◆ **Directions**:
Copy out the text of the entries below, replacing "Newsletter" with "Mailing List" and leaving everything else unchanged. Leave the pictures out of your answer.

◆ **Information given**:

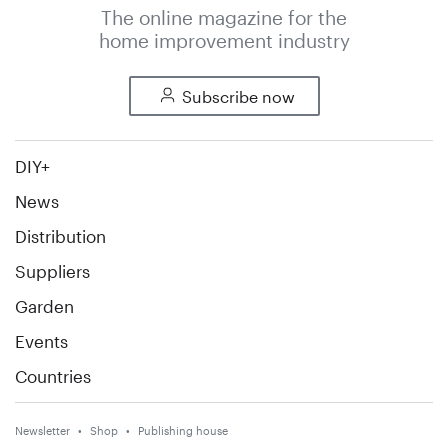
The online magazine for the
home improvement industry
Subscribe now
DIY+
News
Distribution
Suppliers
Garden
Events
Countries
Newsletter
Shop
Publishing house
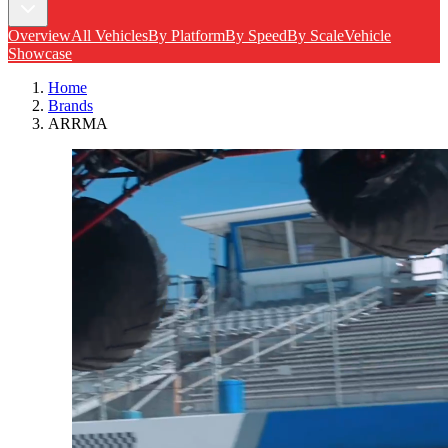
Overview
All Vehicles
By Platform
By Speed
By Scale
Vehicle
Showcase
Home
Brands
ARRMA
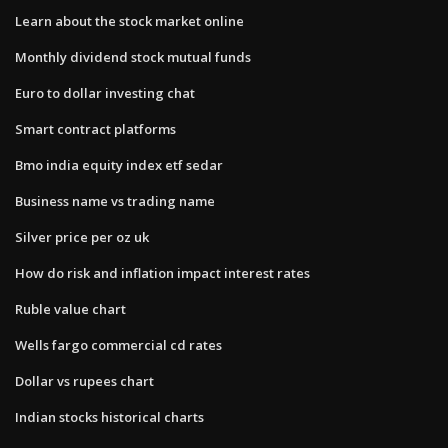
Learn about the stock market online
Monthly dividend stock mutual funds
Euro to dollar investing chat
Smart contract platforms
Bmo india equity index etf sedar
Business name vs trading name
Silver price per oz uk
How do risk and inflation impact interest rates
Ruble value chart
Wells fargo commercial cd rates
Dollar vs rupees chart
Indian stocks historical charts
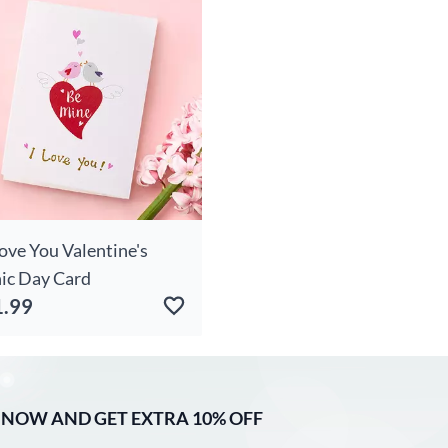
Love You Valentine's
ic Day Card
1.99
 NOW AND GET EXTRA 10% OFF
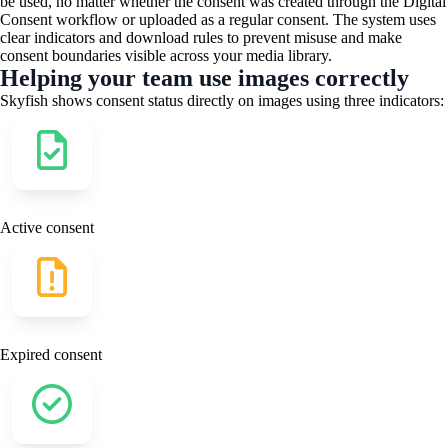
be used, no matter whether the consent was created through the Digital
Consent workflow or uploaded as a regular consent. The system uses
clear indicators and download rules to prevent misuse and make
consent boundaries visible across your media library.
Helping your team use images correctly
Skyfish shows consent status directly on images using three indicators:
Active consent​
Expired consent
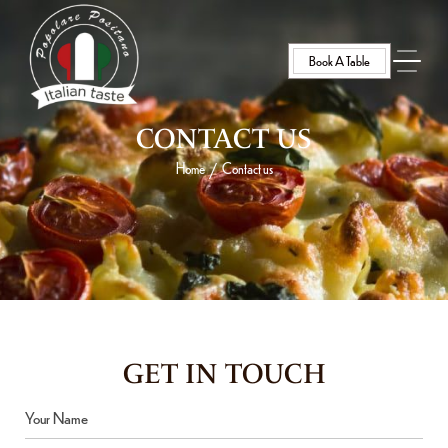
Book A Table
CONTACT US
Home
Contact us
/
GET IN TOUCH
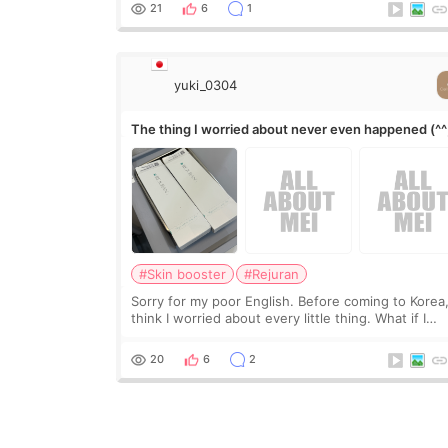
it leave a gap behind it? Or make t
21
6
1
yuki_0304
The thing I worried about never even happened (^^
#Skin booster
#Rejuran
Sorry for my poor English. Before coming to Korea,
think I worried about every little thing. What if I
couldn’t explain my skin concerns? What if the
treatment was much more painful than I imagi
20
6
2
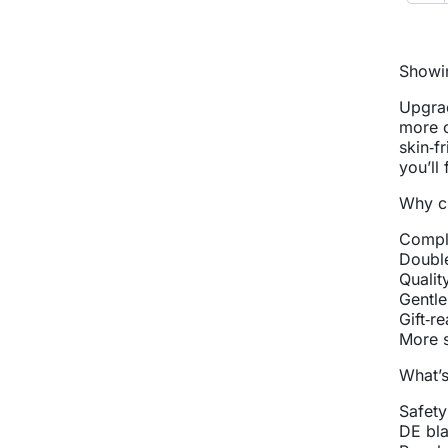
Showin
Upgrad
more c
skin‑f
you’ll
Why ch
Comple
Double
Qualit
Gentle
Gift‑r
More s
What’s
Safety
DE bla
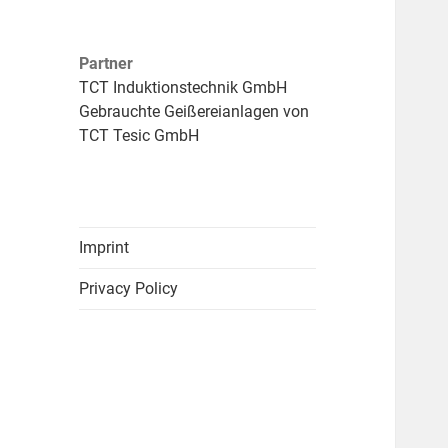
Partner
TCT Induktionstechnik GmbH
Gebrauchte Geißereianlagen von
TCT Tesic GmbH
Imprint
Privacy Policy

◆ **Solution**:
The online magazine for the
home improvement industry
Subscribe now
DIY+
News
Distribution
Suppliers
Garden
Events
Countries
Mailing List
Shop
Publishing house
Overview
All Vehicles
By Platform
By Speed
By Scale
Vehicle
Showcase
Home
Brands
ARRMA
Learn about the stock market online
Monthly dividend stock mutual funds
Euro to dollar investing chat
Smart contract platforms
Bmo india equity index etf sedar
Business name vs trading name
Silver price per oz uk
How do risk and inflation impact interest rates
Ruble value chart
Wells fargo commercial cd rates
Dollar vs rupees chart
Indian stocks historical charts
Love You Valentine's
ic Day Card
1.99
 NOW AND GET EXTRA 10% OFF
be used, no matter whether the consent was created through the Digital
Consent workflow or uploaded as a regular consent. The system uses
clear indicators and download rules to prevent misuse and make
consent boundaries visible across your media library.
Helping your team use images correctly
Skyfish shows consent status directly on images using three indicators:
Active consent​
Expired consent
Book A Table
CONTACT US
Home
Contact us
/
GET IN TOUCH
it leave a gap behind it? Or make t
21
6
1
yuki_0304
The thing I worried about never even happened (^^
#Skin booster
#Rejuran
Sorry for my poor English. Before coming to Korea,
think I worried about every little thing. What if I
couldn’t explain my skin concerns? What if the
treatment was much more painful than I imagi
20
6
2
Showin
Upgrad
more c
skin‑f
you’ll
Why ch
Comple
Double
Qualit
Gentle
Gift‑r
More s
What’s
Safety
DE bla
Partner
TCT Induktionstechnik GmbH
Gebrauchte Geißereianlagen von
TCT Tesic GmbH
Imprint
Privacy Policy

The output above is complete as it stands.